A comedy night in Liverpool will be the first event to pilot the government’s Covid passport scheme later this month.
Ministers hope the passes will allow the safe return of sports matches, conferences and night clubs in England.
They will include whether a person has been vaccinated, any recent negative test, or natural immunity determined by a recent positive test.
Downing Street also confirmed countries will be in a risk-based “traffic light” system when foreign holidays resumes.
Trials of the Covid passports will begin on 16 April with a show from the Hot Water Comedy Club in Liverpool and will continue through to mid-May.
Other pilot events include the FA Cup semi final and final, the World Snooker Championship, an evening at a nightclub, a mass participation run, a business conference and a cinema screening.
No 10 said the passport scheme, which it is describing as “Covid-status certification”, should not be used on public transport or in essential shops.
People would be able to demonstrate their status through an app, as well as “non-digital routes”.
The government added it is working with clinical and ethical experts on exemptions for people for whom vaccination is not advised and repeat testing would be difficult.
Businesses in England which can reopen in the coming weeks, including pubs, restaurants and non-essential retail will also not have to use the system for now.
However, sources say requiring a certificate to access hospitality further down the line – perhaps to reduce the need for social distancing – has not been ruled out.
Prime Minister Boris Johnson said: “We have made huge strides over the past few months with our vaccine programme and everyone in the country has made huge sacrifices to get us to this stage in our recovery from Covid-19.
“We are doing everything we can to enable the reopening of our country so people can return to the events, travel and other things they love as safely as possible.”
Critics, including more than 40 Tory MPs and privacy campaigners, have suggested a Covid passport scheme could be “discriminatory and counterproductive”.
Labour’s Jeremy Corbyn and senior Tory Iain Duncan Smith are among a broad coalition of MPs who have pledged their opposition.
While the proposed plans cover England only, the government is discussing the scheme with Scotland, Wales and Northern Ireland.
Under the government’s four-step plan to ease England’s lockdown, legal limits on social contact could be lifted by 21 June, if strict conditions are met.
End of social distancing?
The government also outlined further details of its plans for a risk-based traffic-light system for international travel after the “stay in the UK” message comes to an end.
It said it will “help ensure the UK’s vaccine progress isn’t jeopardised and provide clear guidance for travellers”.
International leisure travel will not be allowed until 17 May at the earliest.
After this point, travellers from countries in the green category will not have to isolate, although pre-departure and post-arrival tests will still be needed.
For countries assigned red and amber, restrictions would remain as they are now, with arrivals required to enter quarantine or self-isolation.
Downing Street said it is too early to predict which countries will be on which list over the summer.
The list of countries included in each category will be drawn up closer to the time, and the government continues to advise people not to book summer holidays abroad.
It added that more detail on international travel will be provided on Monday, along with information about a review into social distancing.
The review is examining how and when distancing requirements and the working from home guidance could be lifted and whether Covid certification could facilitate changes to the rules.
On Saturday it was announced that more than five million people in the UK have now received a second dose of a Covid-19 vaccine.
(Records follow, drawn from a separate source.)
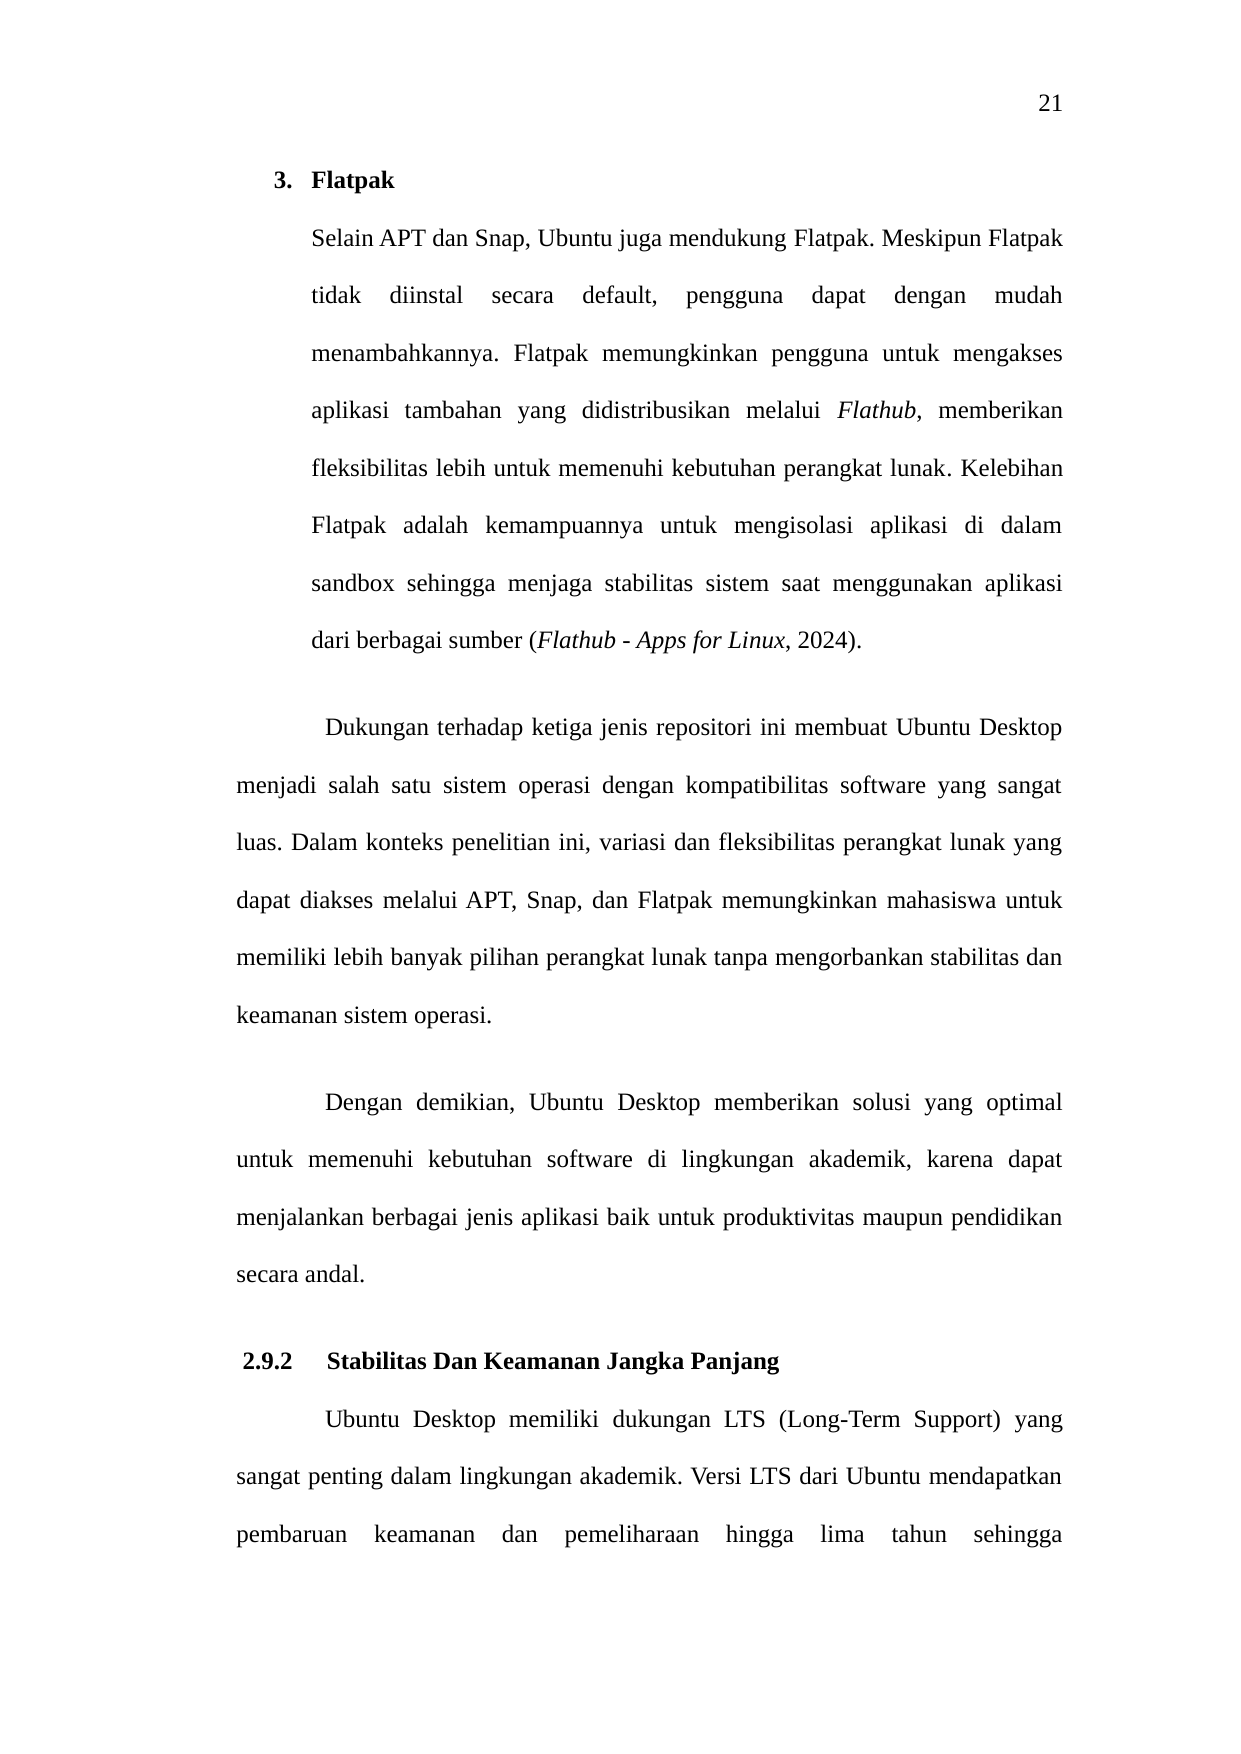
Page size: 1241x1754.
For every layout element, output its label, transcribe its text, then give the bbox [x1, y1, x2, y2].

text Dukungan terhadap ketiga jenis repositori ini membuat Ubuntu Desktop menjadi salah satu sistem operasi dengan kompatibilitas software yang sangat luas. Dalam konteks penelitian ini, variasi dan fleksibilitas perangkat lunak yang dapat diakses melalui APT, Snap, dan Flatpak memungkinkan mahasiswa untuk memiliki lebih banyak pilihan perangkat lunak tanpa mengorbankan stabilitas dan keamanan sistem operasi. [236, 712, 1063, 1028]
list Flatpak Selain APT dan Snap, Ubuntu juga mendukung Flatpak. Meskipun Flatpak tidak diinstal secara default, pengguna dapat dengan mudah menambahkannya. Flatpak memungkinkan pengguna untuk mengakses aplikasi tambahan yang didistribusikan melalui Flathub, memberikan fleksibilitas lebih untuk memenuhi kebutuhan perangkat lunak. Kelebihan Flatpak adalah kemampuannya untuk mengisolasi aplikasi di dalam sandbox sehingga menjaga stabilitas sistem saat menggunakan aplikasi dari berbagai sumber (Flathub - Apps for Linux, 2024)⁠. [274, 165, 1063, 654]
subtitle Stabilitas dan Keamanan Jangka Panjang [236, 1346, 1063, 1375]
text Dengan demikian, Ubuntu Desktop memberikan solusi yang optimal untuk memenuhi kebutuhan software di lingkungan akademik, karena dapat menjalankan berbagai jenis aplikasi baik untuk produktivitas maupun pendidikan secara andal. [236, 1087, 1063, 1288]
text Ubuntu Desktop memiliki dukungan LTS (Long-Term Support) yang sangat penting dalam lingkungan akademik. Versi LTS dari Ubuntu mendapatkan pembaruan keamanan dan pemeliharaan hingga lima tahun sehingga [236, 1404, 1063, 1547]
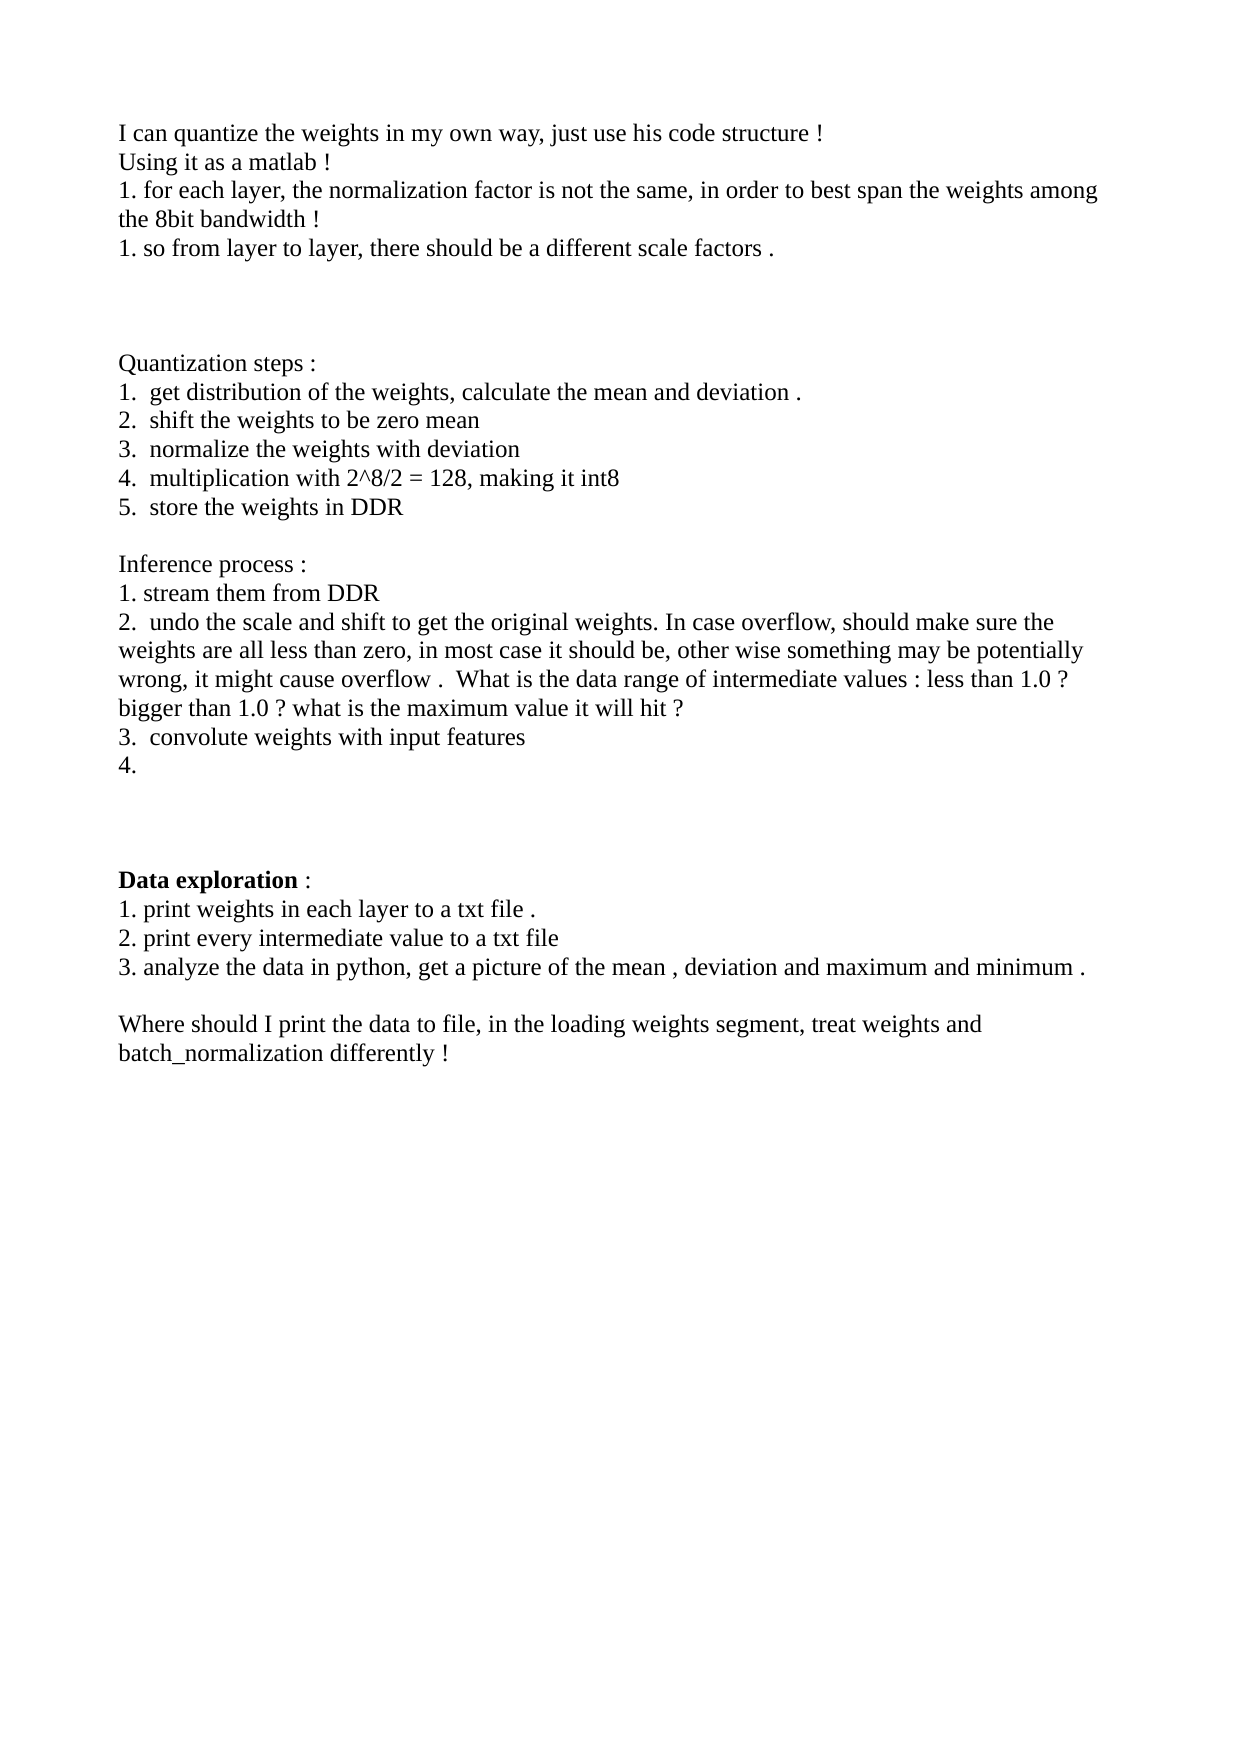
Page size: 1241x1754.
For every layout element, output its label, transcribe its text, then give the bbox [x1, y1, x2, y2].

text Using it as a matlab ! [118, 147, 1122, 176]
text 3. normalize the weights with deviation [118, 434, 1122, 463]
text Inference process : [118, 549, 1122, 578]
text Where should I print the data to file, in the loading weights segment, treat weights and batch_normalization differently ! [118, 1009, 1122, 1067]
text Data exploration : [118, 866, 1122, 894]
text 1. stream them from DDR [118, 578, 1122, 607]
text 5. store the weights in DDR [118, 492, 1122, 521]
text 1. for each layer, the normalization factor is not the same, in order to best span the weights among the 8bit bandwidth ! [118, 176, 1122, 233]
text 1. print weights in each layer to a txt file . [118, 894, 1122, 923]
text I can quantize the weights in my own way, just use his code structure ! [118, 118, 1122, 147]
text 4. multiplication with 2^8/2 = 128, making it int8 [118, 463, 1122, 492]
text 2. undo the scale and shift to get the original weights. In case overflow, should make sure the weights are all less than zero, in most case it should be, other wise something may be potentially wrong, it might cause overflow . What is the data range of intermediate values : less than 1.0 ? bigger than 1.0 ? what is the maximum value it will hit ? [118, 607, 1122, 722]
text 1. so from layer to layer, there should be a different scale factors . [118, 233, 1122, 262]
text 1. get distribution of the weights, calculate the mean and deviation . [118, 377, 1122, 406]
text 3. analyze the data in python, get a picture of the mean , deviation and maximum and minimum . [118, 952, 1122, 981]
text 2. shift the weights to be zero mean [118, 406, 1122, 434]
text 2. print every intermediate value to a txt file [118, 923, 1122, 952]
text 4. [118, 751, 1122, 779]
text 3. convolute weights with input features [118, 722, 1122, 751]
text Quantization steps : [118, 348, 1122, 377]
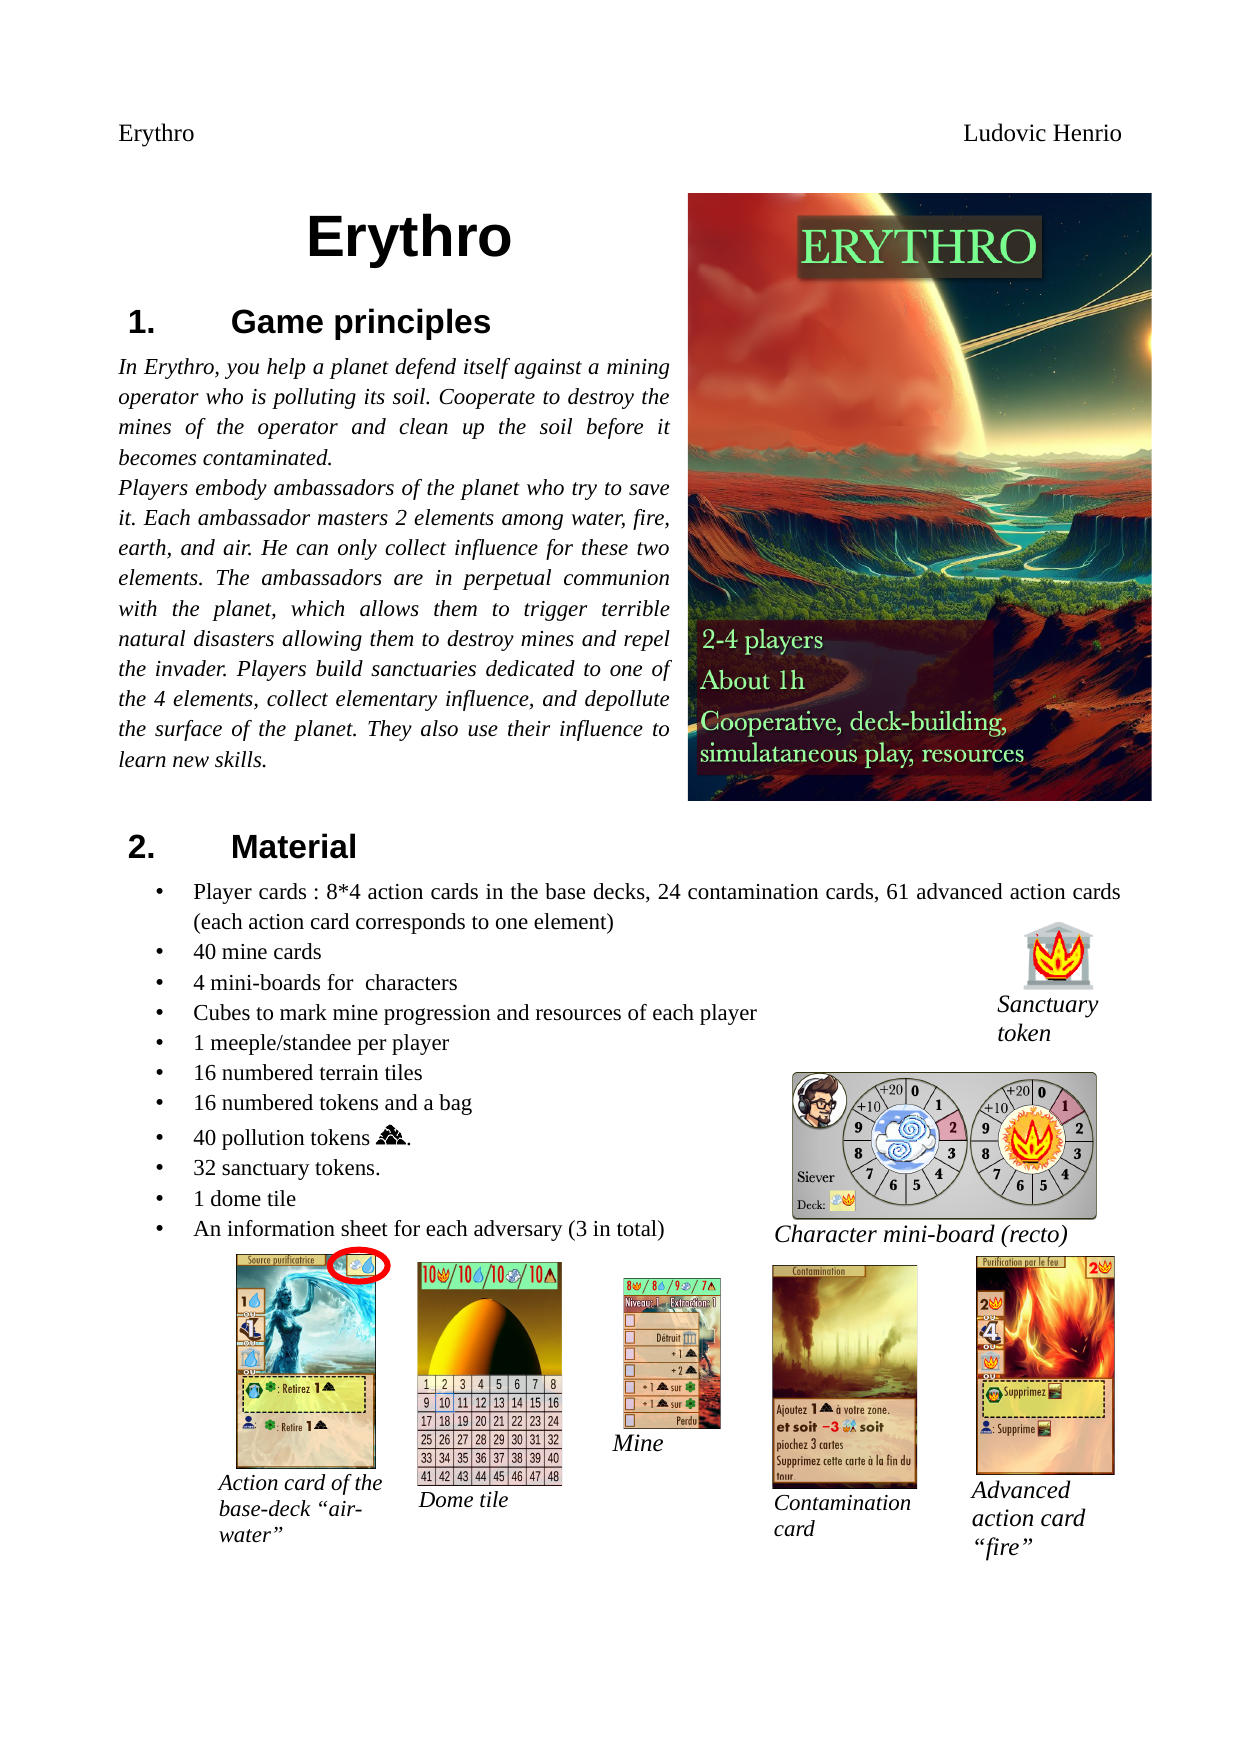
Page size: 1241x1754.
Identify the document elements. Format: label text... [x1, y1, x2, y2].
The latest figures show an additional 246,631 second doses, bringing the total to 5.2 million.
First doses have been given to 31.4 million people.
It comes as the UK begins to relax some coronavirus restrictions.
England has allowed gatherings outside of up to six people or as two households since Monday, while the reopening of outdoor hospitality and all shops is planned from 12 April.
Rules on visits to care homes in England will also be relaxed from 12 April to allow two regular visitors indoors, the government has announced.
Wales, Scotland and Northern Ireland have also begun to allow outdoor socialising.
But Mr Johnson has warned people against mixing with other households indoors over the Easter weekend, even if they have been vaccinated.